C. masapi has the widest distribution of all shrimps, being the only one living in the small satellite lakes of Masapi and Lontoa, but also occurring in the other three lakes and in rivers.
C. lanceolata can mainly be found in the three major lakes Towuti, Matano and Mahalona and their connecting rivers such as the Tominanga or Petea.
All generalists have a less spectacular coloration than the other more specialised species; from a reddish-translucent pattern in C. lanceolata to brownish with lighter stripes in the other species.
More conspicuous are the colourful species usually not widely distributed within the Malili lake system, but rather occurring locally restricted and highly specialised.
One extreme example is C. spongicola which is associated with a yet undescribed freshwater sponge and whose occurrence is limited to those areas where the sponge grows.
Some other examples are described here. Colour patterns are species specific, their intensity however can change depending on food supply (substrate) and water conditions " for example, some red species were observed to turn blue under stress.
Typical rock dwellers
There are a number of rock-dwelling species from Lake Towuti, the largest and southernmost of the Malili lakes, for example the beautiful C. spinata (pictured above), C. loehae and three other yet undescribed Caridina sp. C. lohae is mainly red with some white stripes or dots, C. spinata is rather dark red, sometimes almost purple with yellow or orange stripes.

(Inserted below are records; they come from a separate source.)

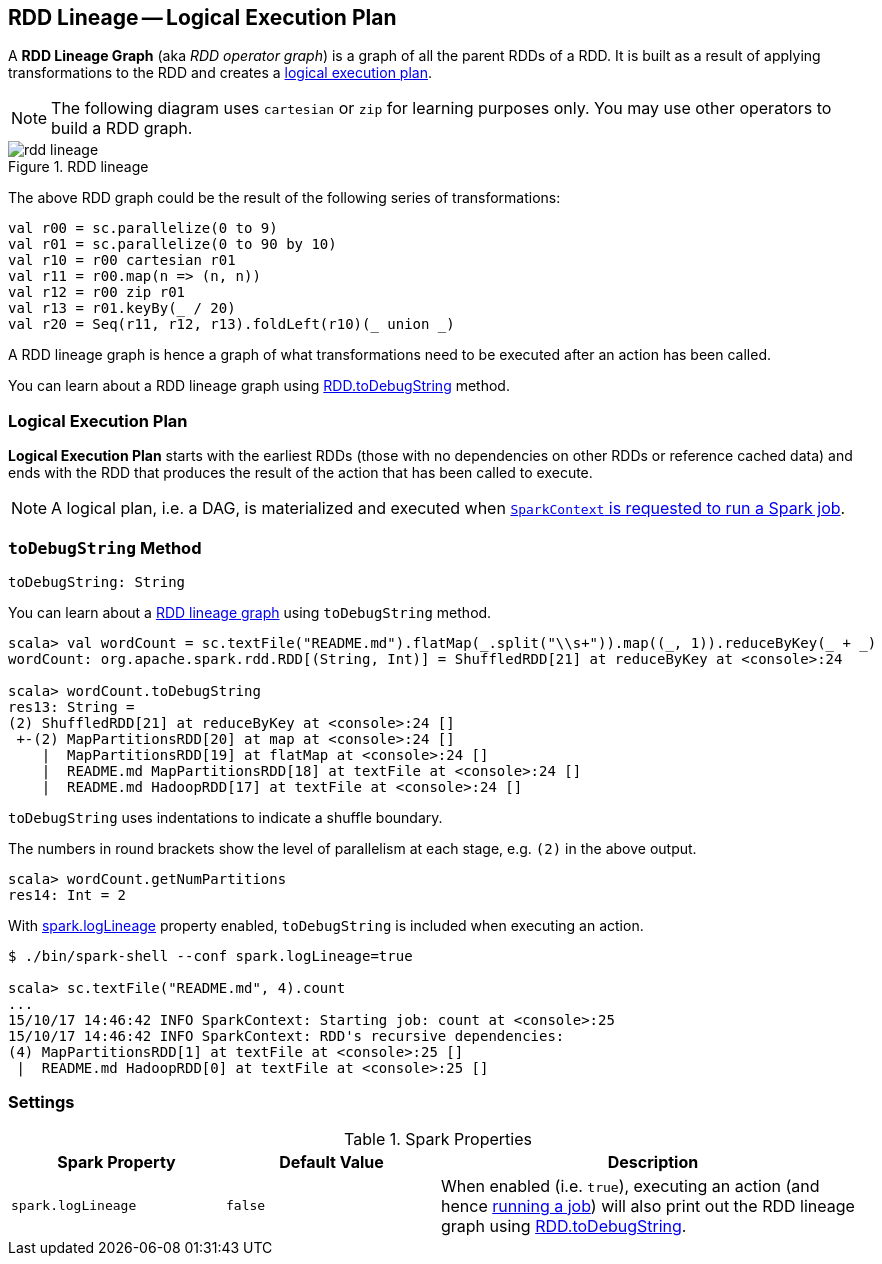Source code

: == RDD Lineage -- Logical Execution Plan

A *RDD Lineage Graph* (aka _RDD operator graph_) is a graph of all the parent RDDs of a RDD. It is built as a result of applying transformations to the RDD and creates a <<logical-execution-plan, logical execution plan>>.

NOTE: The following diagram uses `cartesian` or `zip` for learning purposes only. You may use other operators to build a RDD graph.

.RDD lineage
image::images/rdd-lineage.png[align="center"]

The above RDD graph could be the result of the following series of transformations:

```
val r00 = sc.parallelize(0 to 9)
val r01 = sc.parallelize(0 to 90 by 10)
val r10 = r00 cartesian r01
val r11 = r00.map(n => (n, n))
val r12 = r00 zip r01
val r13 = r01.keyBy(_ / 20)
val r20 = Seq(r11, r12, r13).foldLeft(r10)(_ union _)
```

A RDD lineage graph is hence a graph of what transformations need to be executed after an action has been called.

You can learn about a RDD lineage graph using <<toDebugString, RDD.toDebugString>> method.

=== [[logical-execution-plan]] Logical Execution Plan

*Logical Execution Plan* starts with the earliest RDDs (those with no dependencies on other RDDs or reference cached data) and ends with the RDD that produces the result of the action that has been called to execute.

NOTE: A logical plan, i.e. a DAG, is materialized and executed when  link:spark-sparkcontext.adoc#runJob[`SparkContext` is requested to run a Spark job].

=== [[toDebugString]] `toDebugString` Method

[source, scala]
----
toDebugString: String
----

You can learn about a <<lineage, RDD lineage graph>> using `toDebugString` method.

```
scala> val wordCount = sc.textFile("README.md").flatMap(_.split("\\s+")).map((_, 1)).reduceByKey(_ + _)
wordCount: org.apache.spark.rdd.RDD[(String, Int)] = ShuffledRDD[21] at reduceByKey at <console>:24

scala> wordCount.toDebugString
res13: String =
(2) ShuffledRDD[21] at reduceByKey at <console>:24 []
 +-(2) MapPartitionsRDD[20] at map at <console>:24 []
    |  MapPartitionsRDD[19] at flatMap at <console>:24 []
    |  README.md MapPartitionsRDD[18] at textFile at <console>:24 []
    |  README.md HadoopRDD[17] at textFile at <console>:24 []
```

`toDebugString` uses indentations to indicate a shuffle boundary.

The numbers in round brackets show the level of parallelism at each stage, e.g. `(2)` in the above output.

```
scala> wordCount.getNumPartitions
res14: Int = 2
```

With <<spark_logLineage, spark.logLineage>> property enabled, `toDebugString` is included when executing an action.

```
$ ./bin/spark-shell --conf spark.logLineage=true

scala> sc.textFile("README.md", 4).count
...
15/10/17 14:46:42 INFO SparkContext: Starting job: count at <console>:25
15/10/17 14:46:42 INFO SparkContext: RDD's recursive dependencies:
(4) MapPartitionsRDD[1] at textFile at <console>:25 []
 |  README.md HadoopRDD[0] at textFile at <console>:25 []
```

=== [[settings]] Settings

.Spark Properties
[frame="topbot",cols="1,1,2",options="header",width="100%"]
|======================
| Spark Property | Default Value | Description
| [[spark_logLineage]] `spark.logLineage` | `false` | When enabled (i.e. `true`), executing an action (and hence link:spark-sparkcontext.adoc#runJob[running a job]) will also print out the RDD lineage graph using <<toDebugString, RDD.toDebugString>>.
|======================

The first C. sp. shows characteristic red and white longitudinal stripes with conspicuous white front legs (cheliped), the second a rather brown and white pattern of horizontal stripes. The colour pattern of the third closely resembles that of the sponge dweller C. spongicola, although it is a different species with specific substrate preferences.

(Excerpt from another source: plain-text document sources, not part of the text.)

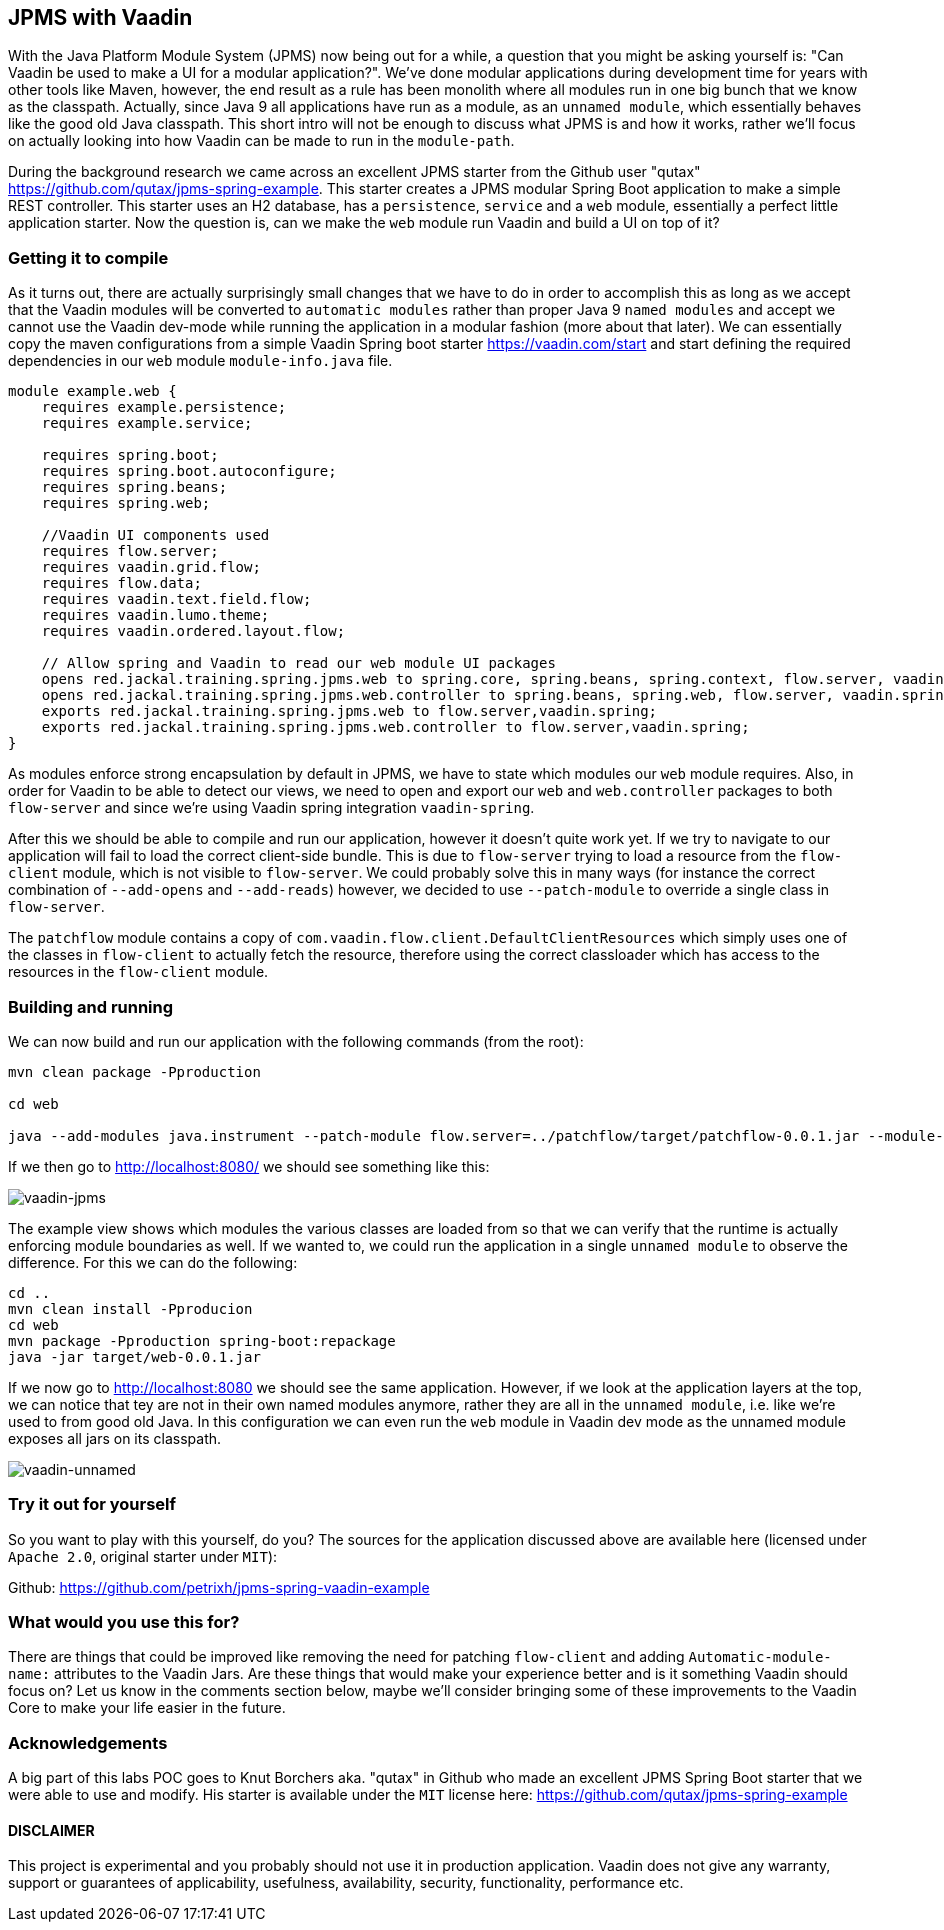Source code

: 
== JPMS with Vaadin

With the Java Platform Module System (JPMS) now being out for a while, a question that you might be asking yourself is: "Can Vaadin be used to make a UI for a modular application?". We've done modular applications during development time for years with other tools like Maven, however, the end result as a rule has been monolith where all modules run in one big bunch that we know as the classpath. Actually, since Java 9 all applications have run as a module, as an `unnamed module`, which essentially behaves like the good old Java classpath. This short intro will not be enough to discuss what JPMS is and how it works, rather we'll focus on actually looking into how Vaadin can be made to run in the `module-path`.

During the background research we came across an excellent JPMS starter from the Github user "qutax" https://github.com/qutax/jpms-spring-example[https://github.com/qutax/jpms-spring-example]. This starter creates a JPMS modular Spring Boot application to make a simple REST controller. This starter uses an H2 database, has a `persistence`, `service` and a `web` module, essentially a perfect little application starter. Now the question is, can we make the `web` module run Vaadin and build a UI on top of it?

=== Getting it to compile

As it turns out, there are actually surprisingly small changes that we have to do in order to accomplish this as long as we accept that the Vaadin modules will be converted to `automatic modules` rather than proper Java 9 `named modules` and accept we cannot use the Vaadin dev-mode while running the application in a modular fashion (more about that later). We can essentially copy the maven configurations from a simple Vaadin Spring boot starter https://vaadin.com/start[https://vaadin.com/start] and start defining the required dependencies in our `web` module `module-info.java` file.

```
module example.web {
    requires example.persistence;
    requires example.service;

    requires spring.boot;
    requires spring.boot.autoconfigure;
    requires spring.beans;
    requires spring.web;

    //Vaadin UI components used
    requires flow.server;
    requires vaadin.grid.flow;
    requires flow.data;
    requires vaadin.text.field.flow;
    requires vaadin.lumo.theme;
    requires vaadin.ordered.layout.flow;

    // Allow spring and Vaadin to read our web module UI packages
    opens red.jackal.training.spring.jpms.web to spring.core, spring.beans, spring.context, flow.server, vaadin.spring;
    opens red.jackal.training.spring.jpms.web.controller to spring.beans, spring.web, flow.server, vaadin.spring;
    exports red.jackal.training.spring.jpms.web to flow.server,vaadin.spring;
    exports red.jackal.training.spring.jpms.web.controller to flow.server,vaadin.spring;
}
```

As modules enforce strong encapsulation by default in JPMS, we have to state which modules our `web` module requires. Also, in order for Vaadin to be able to detect our views, we need to open and export our `web` and `web.controller` packages to both `flow-server` and since we're using Vaadin spring integration `vaadin-spring`.

After this we should be able to compile and run our application, however it doesn't quite work yet. If we try to navigate to our application will fail to load the correct client-side bundle. This is due to `flow-server` trying to load a resource from the `flow-client` module, which is not visible to `flow-server`. We could probably solve this in many ways (for instance the correct combination of `--add-opens` and `--add-reads`) however, we decided to use `--patch-module` to override a single class in `flow-server`.

The `patchflow` module contains a copy of `com.vaadin.flow.client.DefaultClientResources` which simply uses one of the classes in `flow-client` to actually fetch the resource, therefore using the correct classloader which has access to the resources in the `flow-client` module.

=== Building and running

We can now build and run our application with the following commands (from the root):

```
mvn clean package -Pproduction

cd web

java --add-modules java.instrument --patch-module flow.server=../patchflow/target/patchflow-0.0.1.jar --module-path=target/modules --module example.web/red.jackal.training.spring.jpms.web.WebApplication

```

If we then go to http://localhost:8080/[http://localhost:8080/] we should see something like this:

image::img/vaadin-jpms.png[vaadin-jpms]

The example view shows which modules the various classes are loaded from so that we can verify that the runtime is actually enforcing module boundaries as well. If we wanted to, we could run the application in a single `unnamed module` to observe the difference. For this we can do the following:

```
cd ..
mvn clean install -Pproducion
cd web
mvn package -Pproduction spring-boot:repackage
java -jar target/web-0.0.1.jar
```

If we now go to http://localhost:8080/[http://localhost:8080] we should see the same application. However, if we look at the application layers at the top, we can notice that tey are not in their own named modules anymore, rather they are all in the `unnamed module`, i.e. like we're used to from good old Java. In this configuration we can even run the `web` module in Vaadin dev mode as the unnamed module exposes all jars on its classpath.

image::img/vaadin-unnamed.png[vaadin-unnamed]

=== Try it out for yourself
So you want to play with this yourself, do you? The sources for the application discussed above are available here (licensed under `Apache 2.0`, original starter under `MIT`):

Github: https://github.com/petrixh/jpms-spring-vaadin-example[https://github.com/petrixh/jpms-spring-vaadin-example]

=== What would you use this for?

There are things that could be improved like removing the need for patching `flow-client` and adding `Automatic-module-name:` attributes to the Vaadin Jars. Are these things that would make your experience better and is it something Vaadin should focus on? Let us know in the comments section below, maybe we'll consider bringing some of these improvements to the Vaadin Core to make your life easier in the future.

=== Acknowledgements
A big part of this labs POC goes to Knut Borchers aka. "qutax" in Github who made an excellent JPMS Spring Boot starter that we were able to use and modify. His starter is available under the `MIT` license here: https://github.com/qutax/jpms-spring-example[https://github.com/qutax/jpms-spring-example]

==== DISCLAIMER
This project is experimental and you probably should not use it in production application. Vaadin does not give any warranty, support or guarantees of applicability, usefulness, availability, security, functionality, performance etc.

These three undescribed species often occur together with C. loehae on gravel or smaller rocks in shallow water or with C. spinata between boulders in deeper water below 5m/.16 .
Another beautiful rock dwelling shrimp from Lake Matano is an also undescribed species that has a dark red body with white dots and white body appendages.
Life under leaves
One lake species lives mainly under dead leaves, although it can ocasionally be found on other kinds of substrate.
It is mostly dark brown, sometimes almost black body coloration with lighter stripes optimally adjusted to the mainly dark brown colour of leaf litter in the lakes.
This species behaviour seems to be able to adjust for, when disturbed, it usually lets itself fall downwards instead of moving in other directions.
Swarming typeIn the Malili system, depending on time of day, two species were observed in larger swarms, similar to the red C. ensifera from Lake Poso.
One is C. lanceolata, the other C. lingkonae, whose inconspicuous reddish coloration resembles that of C. lanceolata, but which can also be characterised as a specialised pelagic species.
It often occurs in huge swarms mainly in Lake Towuti, but one specimen was also found in the smaller Lake Mahalona. More details about the life history of C. lingkonae are unknown.
The colour pattern of this as yet undescribed Caridina shrimp closely resembles that of the sponge-dwelling C. spongicola.
Sulawesi lake fauna
The shrimps colour diversity is only one aspect of the fascinating fauna of Sulawesi's ancient lakes.
These are also home to many rare and unusual species, for example the shrimp sponge association that make it similarly worthy of protection as the Galpagos Islands.
Some of the highly specialised and locally restricted species with very small populations, especially the colourful ones, are already threatened with extinction by illegal logging around the lakes and other human impacts.
So, sampling living specimens should be sensibly limited to preserve the species and colour diversity for future generations.